*** Opening of PAGE TEXT ***
Tag Archives: regionality

Defining Ourselves Regionally

In the last couple weeks since the UN released their new and ominous climate report I’ve been reading quite a bit about how climate change is going to impact my own home region and city. More often than not I tend to feel let down by the data available as for the United States it tends to be organized by state. So, instead of reading about how climate change is going to impact the Kansas City Metro I usually am left reading reports about its potential impacts on the States of Kansas and Missouri as a whole. While this is somewhat helpful as it narrows down the data from a national level to at least focusing on my local region, it becomes increasingly unhelpful the closer into the details I try and investigate as the climate is hardly uniform across both Kansas and Missouri.
*** Close of PAGE TEXT ***
*** Opening of DATA RECORDS ***
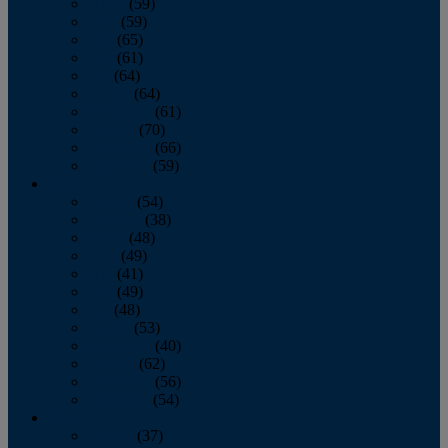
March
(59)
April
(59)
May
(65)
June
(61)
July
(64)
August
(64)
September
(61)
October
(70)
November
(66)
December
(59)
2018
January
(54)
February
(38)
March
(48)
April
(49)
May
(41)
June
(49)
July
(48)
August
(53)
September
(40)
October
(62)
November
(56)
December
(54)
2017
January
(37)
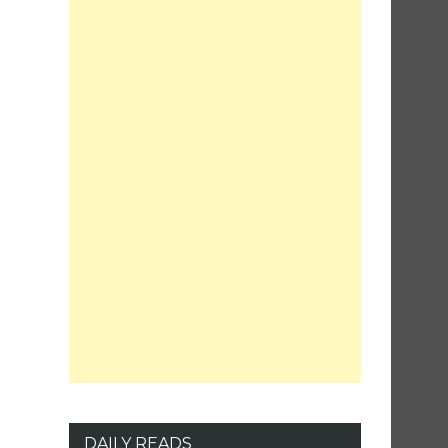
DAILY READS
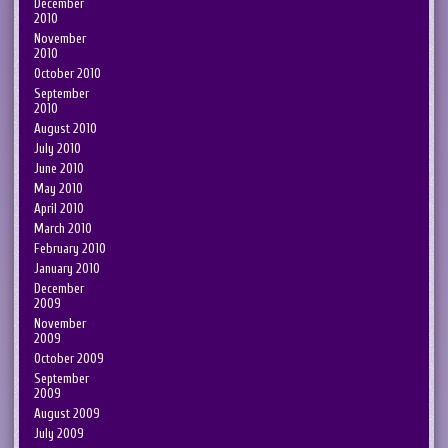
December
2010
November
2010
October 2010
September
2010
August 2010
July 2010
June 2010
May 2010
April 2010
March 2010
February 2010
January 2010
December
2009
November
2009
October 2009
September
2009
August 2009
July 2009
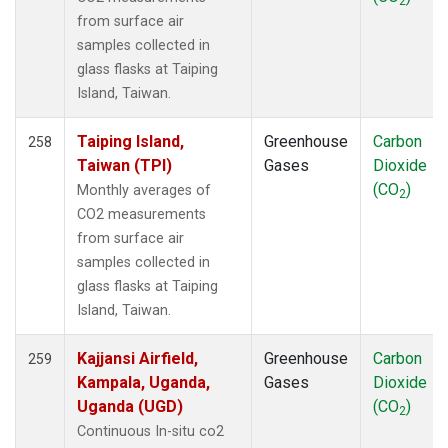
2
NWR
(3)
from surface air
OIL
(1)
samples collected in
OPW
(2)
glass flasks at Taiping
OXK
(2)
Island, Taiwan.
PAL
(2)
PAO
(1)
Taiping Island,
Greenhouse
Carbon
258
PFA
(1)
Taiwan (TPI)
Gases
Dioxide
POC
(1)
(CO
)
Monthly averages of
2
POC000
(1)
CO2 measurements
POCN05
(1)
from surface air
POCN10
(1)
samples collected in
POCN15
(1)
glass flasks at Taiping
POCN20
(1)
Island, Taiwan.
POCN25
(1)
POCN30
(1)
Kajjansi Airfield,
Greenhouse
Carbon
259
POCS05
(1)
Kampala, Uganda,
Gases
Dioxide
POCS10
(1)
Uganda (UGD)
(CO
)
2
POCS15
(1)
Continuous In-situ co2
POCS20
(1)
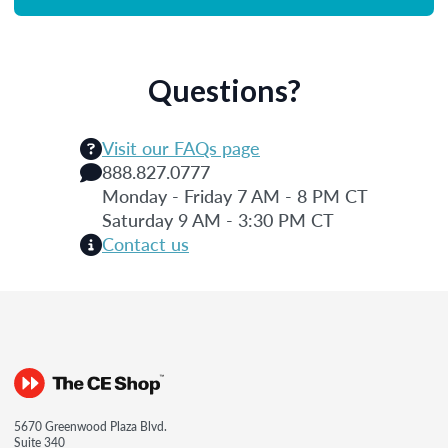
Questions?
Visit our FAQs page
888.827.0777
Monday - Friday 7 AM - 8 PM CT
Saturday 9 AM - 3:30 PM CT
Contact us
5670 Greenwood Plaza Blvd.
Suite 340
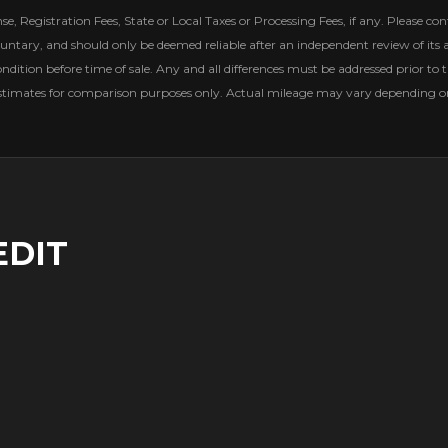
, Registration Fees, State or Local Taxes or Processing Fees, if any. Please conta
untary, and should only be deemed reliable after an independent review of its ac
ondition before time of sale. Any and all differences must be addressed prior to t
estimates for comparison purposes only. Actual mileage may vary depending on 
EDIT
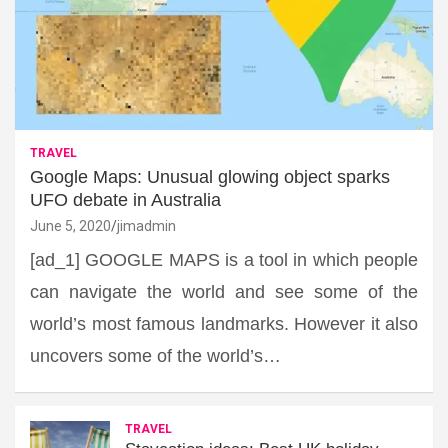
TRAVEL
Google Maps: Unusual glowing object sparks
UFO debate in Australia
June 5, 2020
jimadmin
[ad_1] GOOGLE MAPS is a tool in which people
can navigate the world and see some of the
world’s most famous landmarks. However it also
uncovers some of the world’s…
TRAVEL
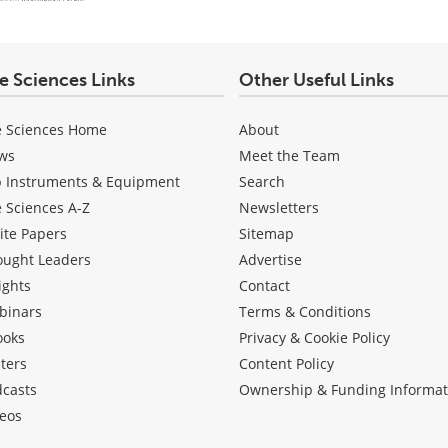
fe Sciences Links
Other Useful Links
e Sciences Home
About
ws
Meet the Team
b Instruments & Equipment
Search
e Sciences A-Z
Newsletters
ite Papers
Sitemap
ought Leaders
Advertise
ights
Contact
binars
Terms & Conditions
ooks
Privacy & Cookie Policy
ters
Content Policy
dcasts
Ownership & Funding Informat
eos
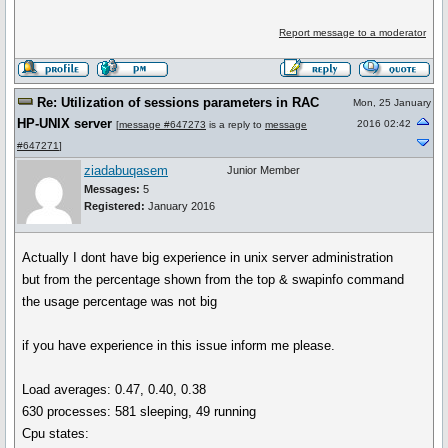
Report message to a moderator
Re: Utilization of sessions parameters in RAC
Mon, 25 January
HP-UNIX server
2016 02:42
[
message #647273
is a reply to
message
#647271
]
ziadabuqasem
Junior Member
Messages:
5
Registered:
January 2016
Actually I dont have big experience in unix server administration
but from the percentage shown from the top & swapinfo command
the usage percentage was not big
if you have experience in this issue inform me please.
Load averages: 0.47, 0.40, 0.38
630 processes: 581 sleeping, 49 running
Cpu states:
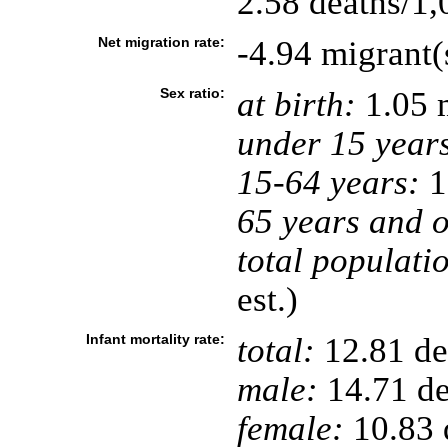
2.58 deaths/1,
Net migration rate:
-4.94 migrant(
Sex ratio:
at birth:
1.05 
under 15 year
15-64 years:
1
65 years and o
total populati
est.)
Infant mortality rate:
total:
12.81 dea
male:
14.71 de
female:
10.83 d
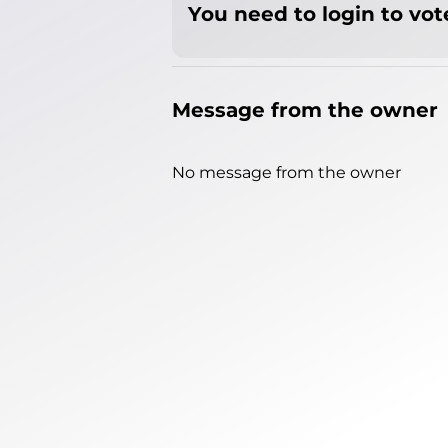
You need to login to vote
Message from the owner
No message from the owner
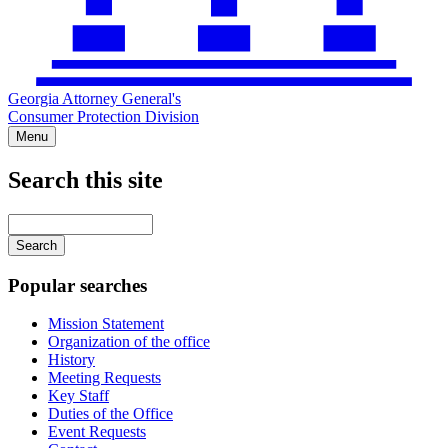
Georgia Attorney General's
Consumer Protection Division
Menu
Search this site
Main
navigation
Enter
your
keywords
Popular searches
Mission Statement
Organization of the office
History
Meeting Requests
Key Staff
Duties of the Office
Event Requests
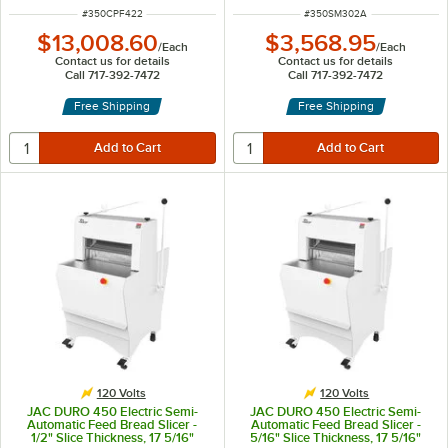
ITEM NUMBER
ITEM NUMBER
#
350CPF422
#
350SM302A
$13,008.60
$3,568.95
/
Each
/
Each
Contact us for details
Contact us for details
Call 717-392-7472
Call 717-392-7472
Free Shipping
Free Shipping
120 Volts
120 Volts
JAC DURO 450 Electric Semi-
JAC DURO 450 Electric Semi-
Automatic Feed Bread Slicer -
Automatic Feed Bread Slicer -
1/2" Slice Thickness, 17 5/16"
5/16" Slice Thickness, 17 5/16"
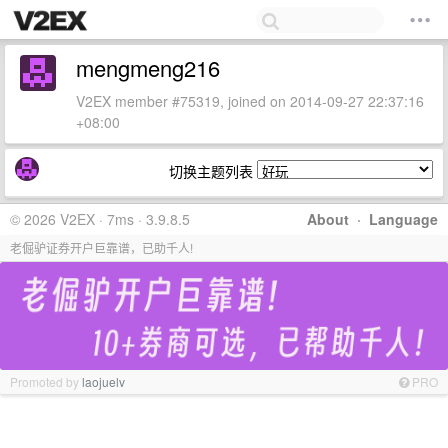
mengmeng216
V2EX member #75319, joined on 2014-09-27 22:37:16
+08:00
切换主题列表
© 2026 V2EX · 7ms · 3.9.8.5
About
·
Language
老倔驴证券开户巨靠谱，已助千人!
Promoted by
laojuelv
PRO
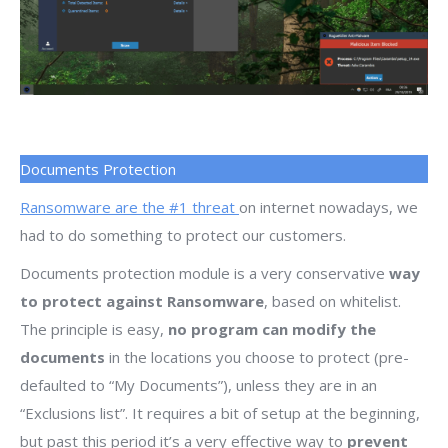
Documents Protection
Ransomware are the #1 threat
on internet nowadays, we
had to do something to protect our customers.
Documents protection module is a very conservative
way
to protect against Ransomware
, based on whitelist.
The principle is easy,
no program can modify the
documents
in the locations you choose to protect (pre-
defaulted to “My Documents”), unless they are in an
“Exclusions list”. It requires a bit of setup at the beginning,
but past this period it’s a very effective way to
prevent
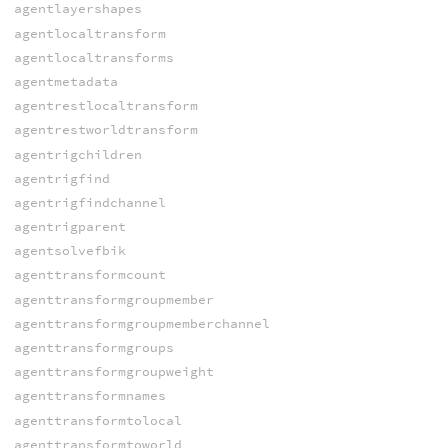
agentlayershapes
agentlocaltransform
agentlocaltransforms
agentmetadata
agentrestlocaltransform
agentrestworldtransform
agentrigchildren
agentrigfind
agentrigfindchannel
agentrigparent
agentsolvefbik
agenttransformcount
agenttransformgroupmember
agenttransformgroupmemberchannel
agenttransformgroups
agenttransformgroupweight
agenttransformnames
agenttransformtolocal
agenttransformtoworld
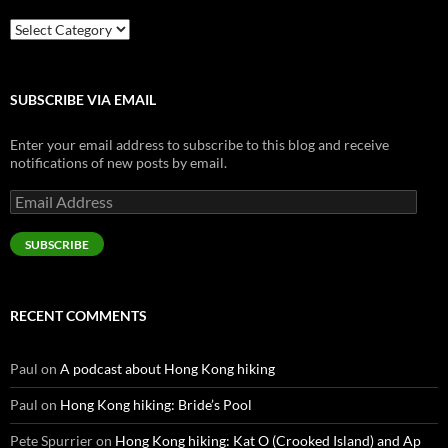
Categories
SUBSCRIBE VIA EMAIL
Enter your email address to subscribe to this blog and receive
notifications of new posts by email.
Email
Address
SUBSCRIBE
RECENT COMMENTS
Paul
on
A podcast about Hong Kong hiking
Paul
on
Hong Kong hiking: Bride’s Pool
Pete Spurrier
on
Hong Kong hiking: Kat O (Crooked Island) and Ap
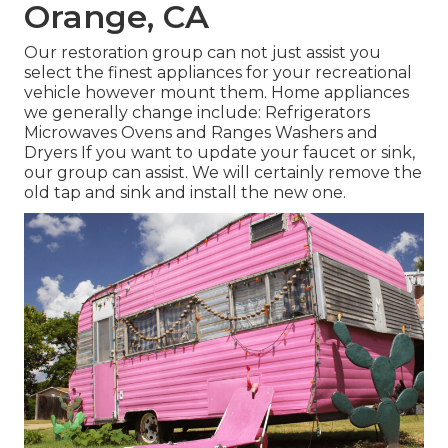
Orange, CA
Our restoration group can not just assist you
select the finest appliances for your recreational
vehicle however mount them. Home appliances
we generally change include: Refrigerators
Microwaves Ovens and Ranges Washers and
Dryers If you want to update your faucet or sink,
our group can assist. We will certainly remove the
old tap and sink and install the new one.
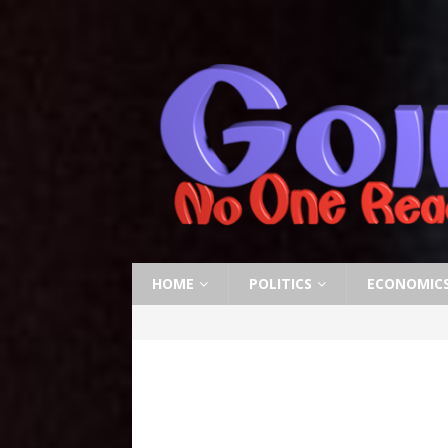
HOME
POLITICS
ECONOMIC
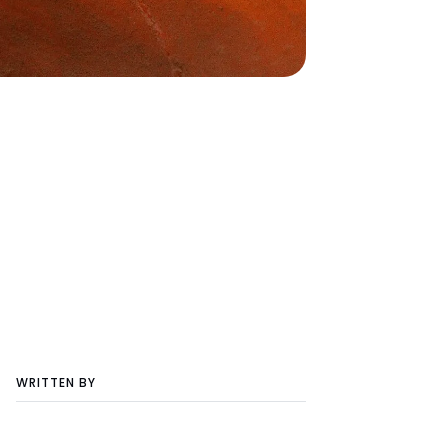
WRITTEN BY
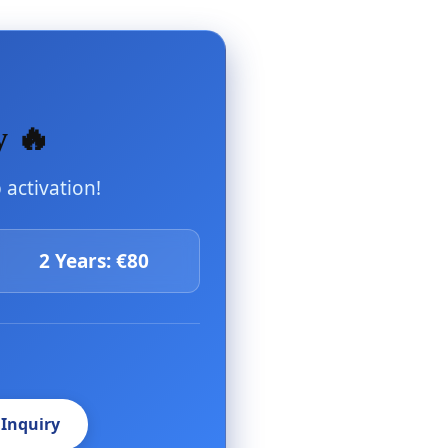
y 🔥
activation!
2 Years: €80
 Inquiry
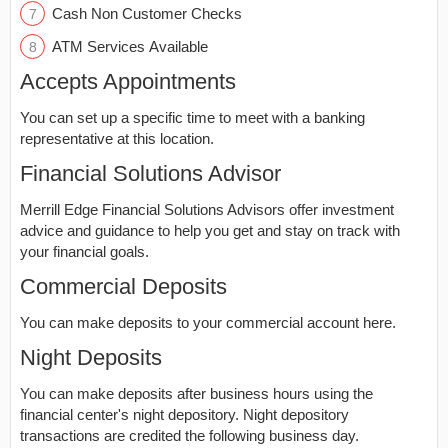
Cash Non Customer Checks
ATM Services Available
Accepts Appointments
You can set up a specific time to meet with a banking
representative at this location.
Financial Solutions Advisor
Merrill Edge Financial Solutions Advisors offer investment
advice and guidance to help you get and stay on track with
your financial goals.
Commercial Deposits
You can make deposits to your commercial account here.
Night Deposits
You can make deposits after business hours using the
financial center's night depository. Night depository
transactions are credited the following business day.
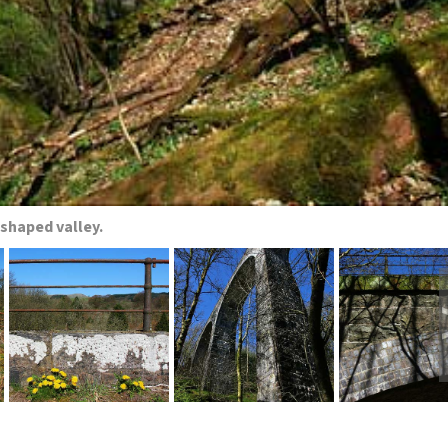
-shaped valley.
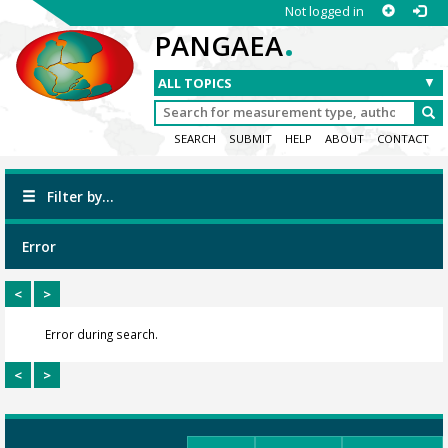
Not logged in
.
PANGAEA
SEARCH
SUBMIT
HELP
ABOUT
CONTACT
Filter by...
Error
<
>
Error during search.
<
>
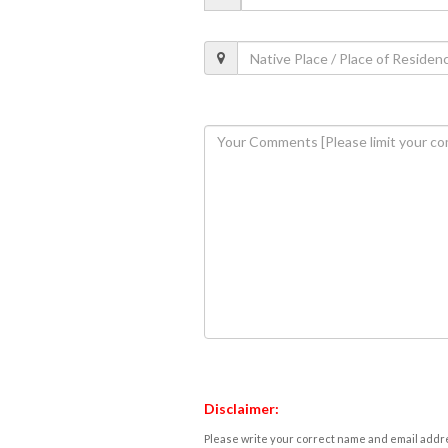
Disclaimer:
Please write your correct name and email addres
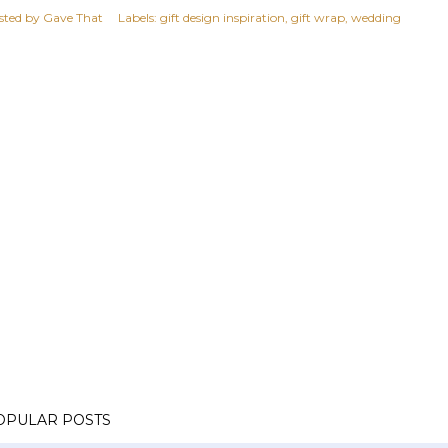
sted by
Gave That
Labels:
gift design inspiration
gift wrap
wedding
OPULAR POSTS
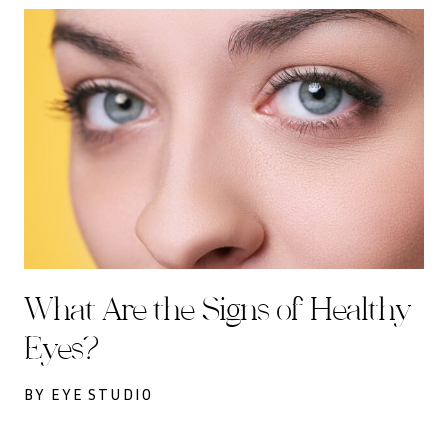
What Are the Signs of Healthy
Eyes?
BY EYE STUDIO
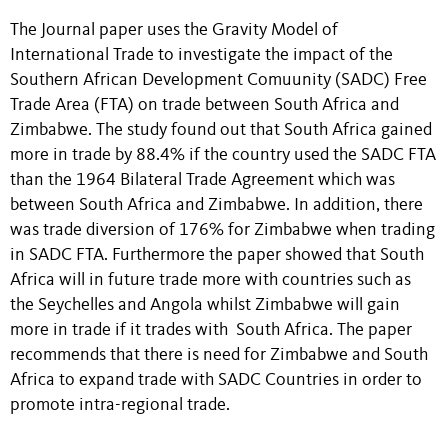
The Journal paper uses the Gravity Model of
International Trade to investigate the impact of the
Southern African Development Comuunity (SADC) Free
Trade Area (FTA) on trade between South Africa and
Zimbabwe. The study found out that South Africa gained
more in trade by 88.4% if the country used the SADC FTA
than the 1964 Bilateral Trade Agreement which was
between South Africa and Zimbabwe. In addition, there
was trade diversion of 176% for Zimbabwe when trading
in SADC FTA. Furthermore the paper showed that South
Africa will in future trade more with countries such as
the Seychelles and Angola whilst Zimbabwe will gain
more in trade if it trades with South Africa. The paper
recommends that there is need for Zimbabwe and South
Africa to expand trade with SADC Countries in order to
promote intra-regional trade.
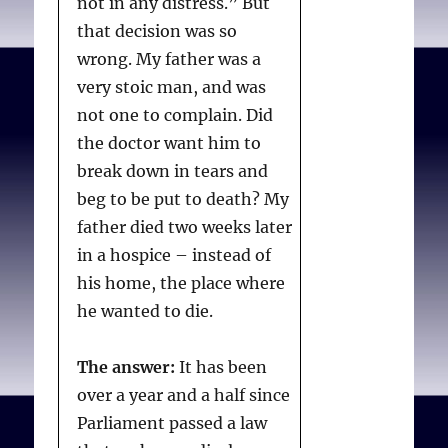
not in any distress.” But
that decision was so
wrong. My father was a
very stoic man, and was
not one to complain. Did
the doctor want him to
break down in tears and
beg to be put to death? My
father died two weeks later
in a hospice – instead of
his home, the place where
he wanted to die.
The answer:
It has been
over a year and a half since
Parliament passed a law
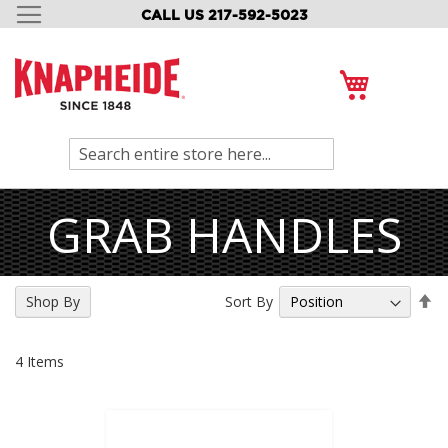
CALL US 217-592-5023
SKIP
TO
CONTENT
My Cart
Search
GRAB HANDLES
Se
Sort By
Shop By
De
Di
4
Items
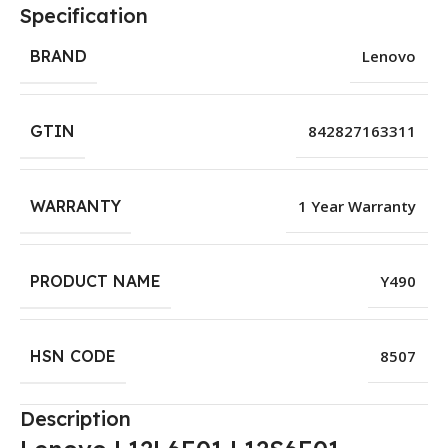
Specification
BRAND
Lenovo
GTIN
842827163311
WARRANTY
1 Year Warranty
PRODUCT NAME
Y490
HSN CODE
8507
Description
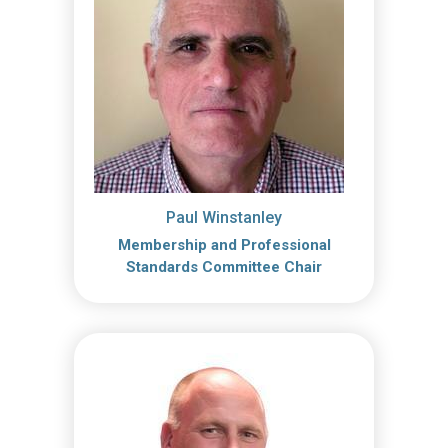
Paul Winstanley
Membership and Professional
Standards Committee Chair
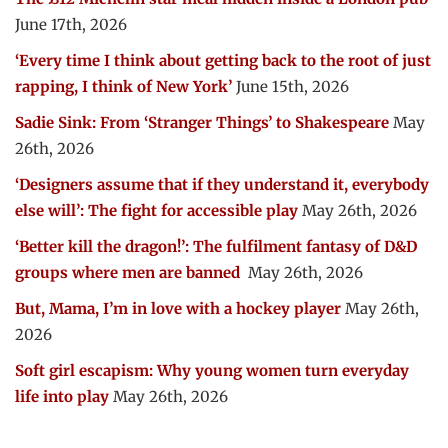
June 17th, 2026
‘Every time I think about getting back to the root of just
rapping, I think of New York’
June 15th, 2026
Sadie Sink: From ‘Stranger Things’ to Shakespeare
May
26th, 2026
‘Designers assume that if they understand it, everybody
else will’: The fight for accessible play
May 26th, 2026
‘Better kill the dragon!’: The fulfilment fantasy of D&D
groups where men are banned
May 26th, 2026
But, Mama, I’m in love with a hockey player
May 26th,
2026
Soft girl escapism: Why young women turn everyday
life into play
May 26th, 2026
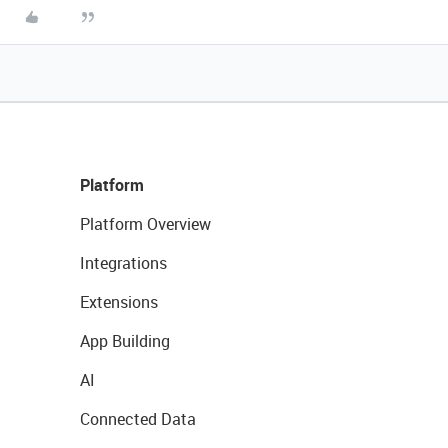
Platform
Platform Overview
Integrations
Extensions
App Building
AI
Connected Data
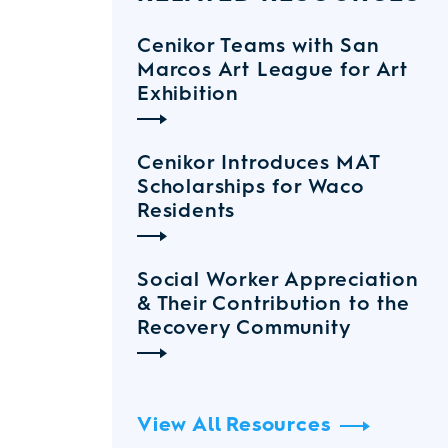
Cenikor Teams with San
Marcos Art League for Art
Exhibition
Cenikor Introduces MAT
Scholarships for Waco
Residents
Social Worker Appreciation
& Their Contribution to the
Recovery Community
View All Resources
*** Close of DATA RECORDS ***
§ **ACTIONS TO TAKE**:
1 > In the post on regional climate data, how is the available data for the United States usually organized?
2 > Please carry on the post on regional climate data from its last sentence.
Nothing here depends on the records.

§ **RESPONSES PER TASK**:
1 > By state.

2 >
I think this complication in how we think about ourselves and our regional identities is in large part due to how we so thoroughly organize our societies here in the United States into our 50 states, the District of Columbia, and the overseas commonwealths and territories. Metropolises like Kansas City don’t fit comfortably into these state-based regions as they straddle interstate borders. Think through a list of the major metropolitan cities in the United States, how many of them straddle interstate borders like Kansas City? This tends to be a factor more in the East and Midwest than the West where the borders tends to reflect the regional geography better than in the West where they are based on abstract lines of latitude and longitude (see the rectangularity of Colorado and Wyoming).

At the time when the United States was first formed as a federal republic in the late 1780s these borders effectively reflected what had been the borders between neighboring colonies and later effectively semi-autonomous republics and commonwealths. The idea of urban sprawl, let alone suburban development, was in its infancy. Cities could only be as large as a person could cross them by foot or carriage. Yet thanks to industrialization and a booming population the great cities of this country have spread far and wide from their original boundaries. There is a good argument to be made that the westernmost suburbs of New York today are located in Northeastern Pennsylvania.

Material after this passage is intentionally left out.